== Consignes ==
**A)** Traduisez en anglais la phrase suivante de l'entretien sur la sécurité routière : « Rappelons que notre pays est quand même au-dessus de la moyenne européenne pour le nombre de morts par million d’habitant, ce qui devrait pousser les responsables à plus d’humilité. »
**B)** D'après l'entretien sur la sécurité routière, quel montant les radars ont-ils finalement rapporté en 2013 ?
**C)** Reprenez l'entretien sur la sécurité routière à la suite de sa dernière phrase.

== Extrait à lire ==
· · · · · · ·
Dans leur ouvrage l’Etat-voyou, qui vient de paraître chez Albin-Michel, les journalistes Caroline Brun, fondatrice de l'agence de presse Agence Forum News, et Marie-Christine Tabet, grand reporter au Journal du Dimanche, taclent sans ménagement la politique de sécurité routière française et dénoncent les abus de la répression. Entretien avec l’une des co-auteurs, Caroline Brun.
Marie-Christine Tabet et Caroline Brun, auteurs de l'Etat-voyou.
-Dans votre livre l'Etat-voyou, vous dénoncez notamment les "arnaques de la sécurité routière". Ce terme est fort ! La situation en est-elle vraiment arrivée là ?
Ce que nous dénonçons, c’est l’impossibilité d’un dialogue critique autour de la politique de sécurité routière. Or les résultats de la France ne sont pas si exceptionnels qu’ils ne puissent être interrogés. Rappelons que notre pays est quand même au-dessus de la moyenne européenne pour le nombre de morts par million d’habitant, ce qui devrait pousser les responsables à plus d’humilité.
-Vous évoquez notamment la quasi-impossibilité de questionner l'efficacité des radars. Pourtant, comme vous l'expliquez dans votre ouvrage, de nombreux éléments remettent en question cette dernière.
Oui, l’infaillibilité du « radar système » est une sorte de dogme que nul ne saurait remettre en cause sans être immédiatement traité d’hérétique, d’irresponsable ou de chauffard en puissance. Nous ne méconnaissons absolument pas le rôle que les radars ont pu jouer, depuis plus de 10 ans, dans la diminution du nombre de morts sur les routes, nous disons juste qu’aujourd’hui, avec autour de 3 000 morts par an – ce qui est évidemment toujours trop -, ils ne sont peut-être plus l’alpha et l’omega. Ils sont un outil d’essaimage très large (plus de 80% des PV sont des petits excès de vitesse) alors que le « noyau dur » des automobilistes qui provoquent des accidents mortels devrait faire l’objet d’une politique ciblée. Dès qu’une étude semble diminuer les mérites du système de sanction automatisé, elle est trappée ou dénoncée comme peu fiable ! Or s’il est interdit de s’interroger sur le rapport coût/efficacité des radars, c’est précisément parce qu’ils sont devenus une ressource tellement importante (600 millions d’euros finalement en 2013, soit presque autant que ce qu’aurait dû rapporter l’éco-taxe !) que l’Etat ne peut plus s’en passer. L’année dernière, la recette des radars a même servi au désendettement de l’Etat et au financement du fonds de mutualisation des emprunts toxiques !
· · · · · · ·
== Données fournies ==

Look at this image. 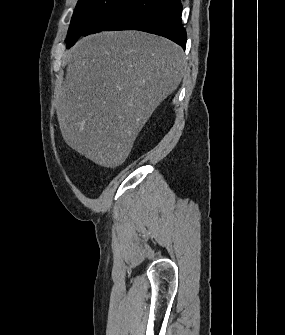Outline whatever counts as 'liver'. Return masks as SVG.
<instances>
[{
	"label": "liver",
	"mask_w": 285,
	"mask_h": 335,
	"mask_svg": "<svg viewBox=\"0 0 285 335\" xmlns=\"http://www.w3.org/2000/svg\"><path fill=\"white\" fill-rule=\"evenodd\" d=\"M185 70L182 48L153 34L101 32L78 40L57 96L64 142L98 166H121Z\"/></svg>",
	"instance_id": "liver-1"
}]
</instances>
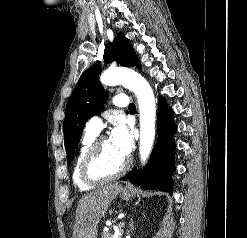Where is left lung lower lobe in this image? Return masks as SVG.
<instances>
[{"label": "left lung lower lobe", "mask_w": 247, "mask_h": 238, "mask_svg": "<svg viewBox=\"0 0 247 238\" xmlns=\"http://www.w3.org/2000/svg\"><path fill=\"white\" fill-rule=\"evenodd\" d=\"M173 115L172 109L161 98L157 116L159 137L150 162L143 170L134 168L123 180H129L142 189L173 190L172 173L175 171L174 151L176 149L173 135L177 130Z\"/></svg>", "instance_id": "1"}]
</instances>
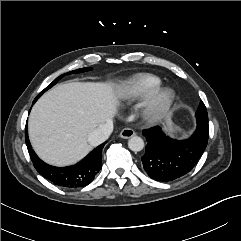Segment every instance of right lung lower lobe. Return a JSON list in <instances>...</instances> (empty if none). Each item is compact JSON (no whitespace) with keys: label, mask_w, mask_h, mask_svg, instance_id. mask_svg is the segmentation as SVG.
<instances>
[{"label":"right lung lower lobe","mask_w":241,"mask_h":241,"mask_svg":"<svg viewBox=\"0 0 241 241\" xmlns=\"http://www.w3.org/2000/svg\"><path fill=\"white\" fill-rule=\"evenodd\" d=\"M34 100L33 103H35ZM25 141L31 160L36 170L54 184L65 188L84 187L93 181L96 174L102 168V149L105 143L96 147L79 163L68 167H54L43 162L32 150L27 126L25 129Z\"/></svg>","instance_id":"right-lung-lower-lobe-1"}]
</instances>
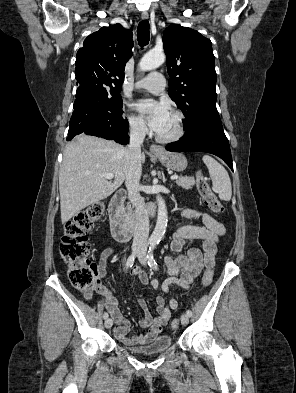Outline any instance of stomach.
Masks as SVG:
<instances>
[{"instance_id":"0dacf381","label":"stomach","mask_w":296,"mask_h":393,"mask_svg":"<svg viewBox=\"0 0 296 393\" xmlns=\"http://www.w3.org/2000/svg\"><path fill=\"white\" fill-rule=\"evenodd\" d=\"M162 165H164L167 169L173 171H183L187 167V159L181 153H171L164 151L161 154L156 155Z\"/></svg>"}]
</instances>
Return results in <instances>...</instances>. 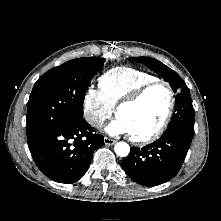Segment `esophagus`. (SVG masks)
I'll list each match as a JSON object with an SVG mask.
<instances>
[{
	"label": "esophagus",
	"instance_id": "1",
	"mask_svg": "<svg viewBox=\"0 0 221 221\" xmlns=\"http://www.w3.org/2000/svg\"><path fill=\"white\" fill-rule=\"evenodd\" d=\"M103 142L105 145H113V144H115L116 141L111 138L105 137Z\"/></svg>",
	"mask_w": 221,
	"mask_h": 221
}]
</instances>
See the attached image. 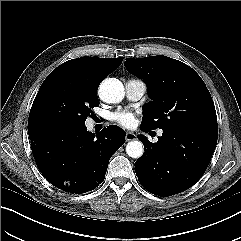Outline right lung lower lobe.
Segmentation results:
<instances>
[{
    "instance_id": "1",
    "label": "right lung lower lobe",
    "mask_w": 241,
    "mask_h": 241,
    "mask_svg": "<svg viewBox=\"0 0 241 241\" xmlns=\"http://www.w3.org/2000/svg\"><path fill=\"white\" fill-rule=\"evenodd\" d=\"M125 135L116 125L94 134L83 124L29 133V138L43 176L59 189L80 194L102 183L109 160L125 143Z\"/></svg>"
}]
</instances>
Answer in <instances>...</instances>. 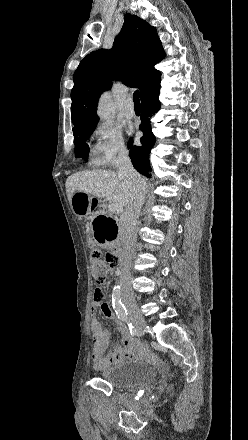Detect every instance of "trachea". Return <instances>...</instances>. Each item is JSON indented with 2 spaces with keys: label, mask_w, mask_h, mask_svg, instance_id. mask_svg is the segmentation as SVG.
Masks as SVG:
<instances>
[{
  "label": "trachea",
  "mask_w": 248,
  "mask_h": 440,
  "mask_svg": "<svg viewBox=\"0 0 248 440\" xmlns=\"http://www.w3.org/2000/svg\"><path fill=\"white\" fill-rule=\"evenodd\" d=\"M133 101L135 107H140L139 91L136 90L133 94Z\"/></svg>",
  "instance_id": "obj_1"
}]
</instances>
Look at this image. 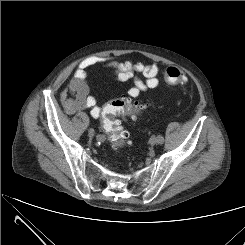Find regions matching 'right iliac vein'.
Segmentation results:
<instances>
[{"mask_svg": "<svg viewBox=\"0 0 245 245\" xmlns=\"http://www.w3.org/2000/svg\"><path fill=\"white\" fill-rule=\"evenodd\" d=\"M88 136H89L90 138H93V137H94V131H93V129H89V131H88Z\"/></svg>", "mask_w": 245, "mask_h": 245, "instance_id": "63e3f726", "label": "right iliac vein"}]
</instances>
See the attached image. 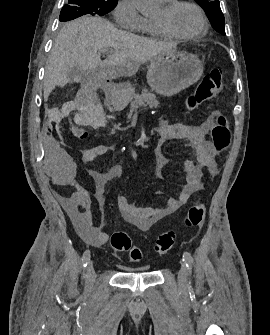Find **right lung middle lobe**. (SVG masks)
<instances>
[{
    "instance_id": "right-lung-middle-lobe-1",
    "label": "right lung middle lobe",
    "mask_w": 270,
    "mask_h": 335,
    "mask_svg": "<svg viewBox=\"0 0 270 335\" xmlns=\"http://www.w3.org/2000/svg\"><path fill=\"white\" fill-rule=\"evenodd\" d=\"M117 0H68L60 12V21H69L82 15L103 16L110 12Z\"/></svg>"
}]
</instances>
· · · · · · ·
== Réponses aux consignes ==
**A)** Let us remember that our country is nonetheless above the European average for the number of deaths per million inhabitants, which should lead those in charge to show greater humility.

**B)** 600 millions d’euros.

**C)**
-Certains radars, comme ceux installés sur les autoroutes et les radars feux rouges, sont mêmes carrément inutiles selon vous !
Nous ne disons pas « inutiles »… Mais il est vrai que la densité des radars sur autoroute est bien supérieure à celle constatée sur les départementales, alors qu’il y a plus de morts sur les routes de campagne. On compte environ un radar tous les 42 kilomètres sur autoroute alors que ce mode de transport, tout en représentant un quart du trafic, ne totalise que 6 % de tués ; à l’inverse, il n’y a qu’une cabine tous les 1015 km sur routes départementales et communales, alors que celles-ci absorbent 40% du trafic et comptabilisent deux tiers des morts. Ce sont des choix qui ne s’expliquent que pour des raisons de rentabilité ou de rendement économique. Pour les radars feux rouge, qui expliquent en partie, notamment à Paris, l’envolée des PV, nous avons en effet trouvé une étude d’un expert irréprochable de la sécurité routière, qui explique noir sur blanc qu’il n’y a « aucun enjeu de sécurité » avec les radars feux rouge… Mais curieusement, son argumentation n’a jamais été mise en valeur…
-Peut-on dire que les radars sont en fait devenus une doctrine d'Etat ?
Oui. D’ailleurs, tous les ministres de l’Intérieur, quelle que soit leur couleur politique, reprennent cette idéologie dominante sur le thème : « je ne tolérerai aucune critique, je fais votre bien malgré vous… ».
-Pour justifier leur usage, le gouvernement explique fréquemment que l'argent des radars sert à améliorer la sécurité routière. Pourtant, vous démontrez dans votre livre que c'est faux !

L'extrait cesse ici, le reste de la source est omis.